Charlie White is a key player on the U.S. men’s beach handball team
Santa Monica resident Charlie White excels at games on and off the court.
A former Division 1 soccer player at Vanderbilt University, White now represents the United States as a member of the U.S. Men’s Beach Handball national team.
Born in San Pedro, White spent his childhood moving around with his family as a result of his father’s career as a military officer. Before attending high school in San Francisco, he lived in Hawaii, Puerto Rico, New Jersey and New Mexico.
After graduating from college and art school, White worked at various tech companies in the Bay Area, before eventually going into video game design.
“I moved down to Santa Monica, also for another game company, thinking, ‘[I’ve] got to get out of the Bay Area and I’ll just come down here for the summer,’” White recalled. “That was seven years ago, and I never left.
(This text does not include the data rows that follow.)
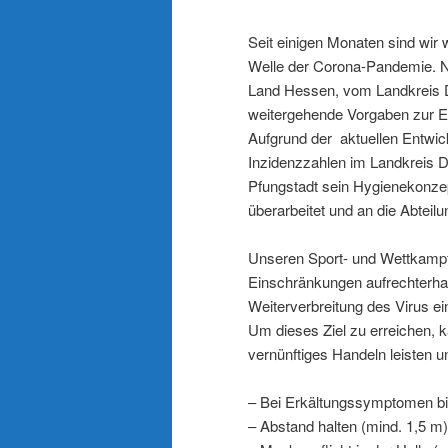
Seit einigen Monaten sind wir w
Welle der Corona-Pandemie. N
Land Hessen, vom Landkreis D
weitergehende Vorgaben zur E
Aufgrund der aktuellen Entwi
Inzidenzzahlen im Landkreis D
Pfungstadt sein Hygienekonze
überarbeitet und an die Abteil
Unseren Sport- und Wettkampf
Einschränkungen aufrechterhal
Weiterverbreitung des Virus 
Um dieses Ziel zu erreichen, k
vernünftiges Handeln leisten 
– Bei Erkältungssymptomen bi
– Abstand halten (mind. 1,5 m)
I love it here.”
He has contributed to several successful games, including CityVille, which once held the record for the most active game users on Facebook.
While adjusting to his new environment, White started looking for activities to take part in outside of work. Thus began his play in niche sports, but it wasn’t until he took up beach handball that his passion was stoked.
“For a long time, I just felt like I was kind of lost,” White said. “I was just working in tech. And I’d do recreational sports on the side, but I didn’t really have any meaning or purpose. It wasn’t until I moved down to LA and got involved in beach handball [that] I felt like my life had meaning again.”
White began his beach handball career in club tournaments, concerned about his eligibility for the American national team. Although he is 6 feet 2 inches tall, that is still shorter than the average height of professional players. When White was invited to a training camp with the team, he felt he could compete and excel.
Beach handball is a relatively new sport, having been played on an organized international level for about two decades. This creates a lack of established teams, allowing the American team to compete with just about any country.
“We have one of the best, maybe one of the most talented teams in the world,” White said. “And we have all these guys that didn’t grow up playing beach handball. You can’t really do that with any other sport that I know of. It’s a really unique situation.”
White has taken full advantage, traveling the world with the rest of the team. Coming from a background in soccer, where national pride is so important to the sport, he understands the value of being able to represent his country.
Perhaps just as important, White enjoys playing.
“Beach handball itself is a super exciting sport,” White said. “There [are] tons of goals. The offense always has an advantage. It’s like four on three, basically, because they have three defenders plus the goalie. So it’s a fun game.”
Over the past few years, White has competed in a variety of tournaments and events. One of his favorite memories is winning a gold medal with the USA team at the 2019 IHF North America and Caribbean Championships in Trinidad and Tobago. White was the leading scorer and also scored a Golden Goal in the final championship game against Mexico. It was a historic win for the USA team and qualified the U.S. for the ANOC World Beach Games in Qatar and the IFH Beach Handball World Championships in Italy.
White has received several other unique opportunities as a result of his time on the team. One of the trainers knew a casting director for the Fox game show “Ultimate Tag,” who interviewed White and cast him. White competed in the premiere episode and won $10,000. During the filming, White earned the nickname “Beast Mode” by his teammates.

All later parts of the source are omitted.